Significant Dates on Black Land Loss and Land Acquisition

Reading by the Federation of Southern Cooperatives Land Assistance Fund with additions from Teaching for Change

A timeline of significant dates.

1861 Civil War begins. 

1862 Congress creates the U.S. Department of Agriculture

1862 Congress passes the Morrill Act (or Land Grant Act) to create land grant colleges for agriculture and mechanical arts for whites. 

1862 Congress passes the Homestead Act providing the opportunity for individuals to acquire land in the western territories. American whites received some of the most massive welfare subsidies of any people in the world in the nineteenth century.

1865 (January)  Congress adopts the 13th Amendment to the U.S. Constitution to abolish slavery

1865 (January)  After meeting with freed slaves in Savannah, Georgia - in what became known as the Savannah Colloquy - General William T. Sherman responded to their pleas for land. In January he issued his famous Field Order 15 setting aside a huge swath of abandoned land along the Georgia and South Carolina coast for black families on forty acres plots. He also said that army mules no longer in use would be offered to Black farmers. This is likely where the "Forty Acres and a Mule" legend began. Sherman never stated whether this was to be a permanent or temporary land acquisition.

1865 (March) Congress establishes the Bureau of Refugees, Freedmen and Abandoned Lands (Freedmen’s Bureau) providing for the allocation of “unoccupied land” to freedmen (not to exceed 40 acres) - rather than 40 acres as requested, Congress allowed the Freedmen’s Bureau to sell only 5 to 10 acre tracts of land to freed slaves.

### Exercises
**a)** In the timeline:
(i) Which field order did General William T. Sherman issue in January 1865?
(ii) What opportunity did the Homestead Act of 1862 provide?
(iii) Under the March 1865 entry, what size tracts did Congress allow the Freedmen's Bureau to sell to freed slaves?
**b)** Could you reproduce the timeline word for word, from "A timeline of" up to and including "the nineteenth century."?
Answer from the timeline by itself, with no outside knowledge.

### Collected material
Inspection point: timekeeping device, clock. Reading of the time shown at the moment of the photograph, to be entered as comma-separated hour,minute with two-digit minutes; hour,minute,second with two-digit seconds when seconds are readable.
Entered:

### Results of the tasks
**a)**
(i) Field Order 15
(ii) The opportunity for individuals to acquire land in the western territories
(iii) Tracts of 5 to 10 acres

**b)**
A timeline of significant dates.

1861 Civil War begins. 

1862 Congress creates the U.S. Department of Agriculture

1862 Congress passes the Morrill Act (or Land Grant Act) to create land grant colleges for agriculture and mechanical arts for whites. 

1862 Congress passes the Homestead Act providing the opportunity for individuals to acquire land in the western territories. American whites received some of the most massive welfare subsidies of any people in the world in the nineteenth century.